ここにいるのはわしより若いやつらばかりだから騒ぐのも仕方ない。
「言っても仕方ない。事は起きたんじゃ」
場はしんと静まり返った。
全員で件の部屋に行き、どの機械のどこが点滅しているのか確認して大会議室に戻ってきた。
「資料を手分けして調べるぞ」
幸い、資料は中で分冊されていた。
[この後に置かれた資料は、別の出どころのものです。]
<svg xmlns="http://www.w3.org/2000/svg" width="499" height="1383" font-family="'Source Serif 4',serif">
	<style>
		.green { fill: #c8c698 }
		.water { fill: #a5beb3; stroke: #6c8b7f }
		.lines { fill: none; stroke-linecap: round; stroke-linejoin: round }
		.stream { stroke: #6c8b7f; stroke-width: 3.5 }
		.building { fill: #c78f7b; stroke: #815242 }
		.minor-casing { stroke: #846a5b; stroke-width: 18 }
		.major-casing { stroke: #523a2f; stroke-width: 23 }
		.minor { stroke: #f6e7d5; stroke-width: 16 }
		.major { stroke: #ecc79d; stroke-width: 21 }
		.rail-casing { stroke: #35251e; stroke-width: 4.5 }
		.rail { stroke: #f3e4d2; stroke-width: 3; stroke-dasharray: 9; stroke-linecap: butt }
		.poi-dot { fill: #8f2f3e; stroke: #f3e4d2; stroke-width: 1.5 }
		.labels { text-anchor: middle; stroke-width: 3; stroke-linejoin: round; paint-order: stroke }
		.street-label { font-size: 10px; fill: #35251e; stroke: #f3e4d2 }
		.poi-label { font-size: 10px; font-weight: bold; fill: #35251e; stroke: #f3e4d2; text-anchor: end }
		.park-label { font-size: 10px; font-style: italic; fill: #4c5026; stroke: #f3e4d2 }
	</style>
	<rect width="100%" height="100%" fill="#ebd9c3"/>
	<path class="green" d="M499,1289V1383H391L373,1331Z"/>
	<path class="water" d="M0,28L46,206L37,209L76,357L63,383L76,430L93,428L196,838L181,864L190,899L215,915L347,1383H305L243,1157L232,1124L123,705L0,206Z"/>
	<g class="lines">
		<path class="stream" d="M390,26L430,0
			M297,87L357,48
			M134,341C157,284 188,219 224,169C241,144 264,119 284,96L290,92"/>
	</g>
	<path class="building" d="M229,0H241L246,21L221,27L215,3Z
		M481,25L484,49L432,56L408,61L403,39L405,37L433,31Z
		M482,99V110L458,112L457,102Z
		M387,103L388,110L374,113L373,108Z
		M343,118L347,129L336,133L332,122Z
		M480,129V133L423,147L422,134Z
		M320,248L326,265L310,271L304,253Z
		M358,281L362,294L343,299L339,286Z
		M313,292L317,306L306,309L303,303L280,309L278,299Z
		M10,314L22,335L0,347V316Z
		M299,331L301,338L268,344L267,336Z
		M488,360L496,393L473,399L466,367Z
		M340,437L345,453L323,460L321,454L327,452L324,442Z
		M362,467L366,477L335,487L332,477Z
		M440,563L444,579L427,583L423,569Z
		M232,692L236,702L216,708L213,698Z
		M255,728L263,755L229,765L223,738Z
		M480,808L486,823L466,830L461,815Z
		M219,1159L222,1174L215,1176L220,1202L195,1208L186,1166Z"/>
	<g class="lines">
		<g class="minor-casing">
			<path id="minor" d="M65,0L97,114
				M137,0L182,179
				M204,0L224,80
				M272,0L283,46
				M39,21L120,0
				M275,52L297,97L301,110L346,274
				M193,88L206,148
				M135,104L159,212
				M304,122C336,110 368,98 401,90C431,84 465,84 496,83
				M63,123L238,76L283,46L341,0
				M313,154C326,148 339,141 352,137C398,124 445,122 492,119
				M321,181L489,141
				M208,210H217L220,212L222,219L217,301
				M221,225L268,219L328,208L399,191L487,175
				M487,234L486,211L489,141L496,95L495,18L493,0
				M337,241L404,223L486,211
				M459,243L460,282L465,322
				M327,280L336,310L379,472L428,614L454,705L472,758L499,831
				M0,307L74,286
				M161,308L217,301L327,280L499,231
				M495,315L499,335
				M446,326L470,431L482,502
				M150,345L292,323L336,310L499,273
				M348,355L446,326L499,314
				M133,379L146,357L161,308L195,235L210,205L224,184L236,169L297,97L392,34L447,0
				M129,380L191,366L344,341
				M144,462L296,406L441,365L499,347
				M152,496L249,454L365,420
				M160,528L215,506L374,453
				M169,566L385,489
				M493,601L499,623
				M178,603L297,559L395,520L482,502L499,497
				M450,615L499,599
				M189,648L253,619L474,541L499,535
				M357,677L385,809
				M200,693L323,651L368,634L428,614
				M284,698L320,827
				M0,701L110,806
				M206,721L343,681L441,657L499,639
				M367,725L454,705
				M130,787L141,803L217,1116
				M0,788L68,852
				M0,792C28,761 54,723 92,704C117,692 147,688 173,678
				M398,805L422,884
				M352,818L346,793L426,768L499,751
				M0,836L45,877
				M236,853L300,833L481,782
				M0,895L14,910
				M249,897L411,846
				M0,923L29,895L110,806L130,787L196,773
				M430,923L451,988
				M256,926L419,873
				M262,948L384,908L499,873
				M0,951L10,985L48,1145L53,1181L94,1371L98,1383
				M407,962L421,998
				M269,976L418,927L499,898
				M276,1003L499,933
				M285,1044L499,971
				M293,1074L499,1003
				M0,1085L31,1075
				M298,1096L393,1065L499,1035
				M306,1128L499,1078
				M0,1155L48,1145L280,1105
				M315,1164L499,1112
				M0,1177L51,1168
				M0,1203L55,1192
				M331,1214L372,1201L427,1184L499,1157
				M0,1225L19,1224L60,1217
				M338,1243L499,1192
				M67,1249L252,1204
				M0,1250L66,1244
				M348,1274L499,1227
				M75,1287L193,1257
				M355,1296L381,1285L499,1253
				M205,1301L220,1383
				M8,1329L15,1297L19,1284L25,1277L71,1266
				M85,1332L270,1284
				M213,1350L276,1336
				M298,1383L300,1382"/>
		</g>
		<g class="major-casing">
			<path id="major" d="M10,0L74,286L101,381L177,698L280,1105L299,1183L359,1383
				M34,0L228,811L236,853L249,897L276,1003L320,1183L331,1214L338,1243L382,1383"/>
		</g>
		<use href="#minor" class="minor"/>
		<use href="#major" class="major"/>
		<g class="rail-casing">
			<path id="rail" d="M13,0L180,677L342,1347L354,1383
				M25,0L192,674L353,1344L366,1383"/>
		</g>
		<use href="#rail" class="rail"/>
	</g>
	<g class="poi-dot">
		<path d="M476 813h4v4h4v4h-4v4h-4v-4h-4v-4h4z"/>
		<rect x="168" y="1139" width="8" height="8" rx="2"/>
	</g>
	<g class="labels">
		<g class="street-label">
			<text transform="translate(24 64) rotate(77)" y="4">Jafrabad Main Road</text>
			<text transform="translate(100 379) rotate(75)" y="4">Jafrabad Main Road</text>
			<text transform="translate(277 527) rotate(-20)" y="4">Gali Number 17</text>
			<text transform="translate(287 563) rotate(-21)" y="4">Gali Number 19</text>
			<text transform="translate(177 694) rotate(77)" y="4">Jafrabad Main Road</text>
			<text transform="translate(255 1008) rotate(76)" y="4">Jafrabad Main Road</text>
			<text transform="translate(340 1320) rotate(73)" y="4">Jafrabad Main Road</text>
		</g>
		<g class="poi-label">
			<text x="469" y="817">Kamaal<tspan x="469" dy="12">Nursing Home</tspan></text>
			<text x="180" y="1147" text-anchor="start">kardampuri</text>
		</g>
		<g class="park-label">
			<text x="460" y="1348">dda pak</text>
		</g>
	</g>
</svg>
それでも分厚いが。
部署のトップばかりこき使っているが、これも仕方ない。
戦乱は末期でも80年前だ。その時代を知っているものはいない。
この国の人間の寿命は約50歳。わしですらじじいから聞かされただけだ。
部下では知識が足りなさ過ぎて使い物にならんのだ。
「これか?いや違うか…」
「こっちはどうだ?…いや…」
それでも専門用語ばかりの資料を読み解くのは容易ではない。
わしらはすっかり技術者としての牙を抜かれてしまっていた。
「どうしたもんかの…ミハ、窓を開けて空気を入れ替えてくれ」
「はっ」
夜の冷たい風が入ってきて、火照った頭を撫でていく。
周りも似たような顔でささやかな自然の幸福を享受していた。
張り詰めていた空気が弛緩していく。
「そろそろいいですかね、閉めます」
程よく時間が経ったところでミハが窓を閉めていく。
その細くなったところを、風が強く吹き込んできた。
風のいたずらによってページがパラパラと捲られていく。
あちらこちらで悲鳴が飛び交う。
どこまで読んだか分からなくなってしまうからだろう。
ミハが残りを慌てて閉めて、風は収まった。
「す、すみません!!」
「いや、お主は悪くない、むしろいいことをしてくれたぞ」
開かれたページには、あの点滅箇所について書かれていた。
ただし、大きく「廃棄済み」と上に書かれていたが。
「なぜ廃棄済みのものが光るんじゃ」
いたずらな風が運んできたものは、新たな謎であった。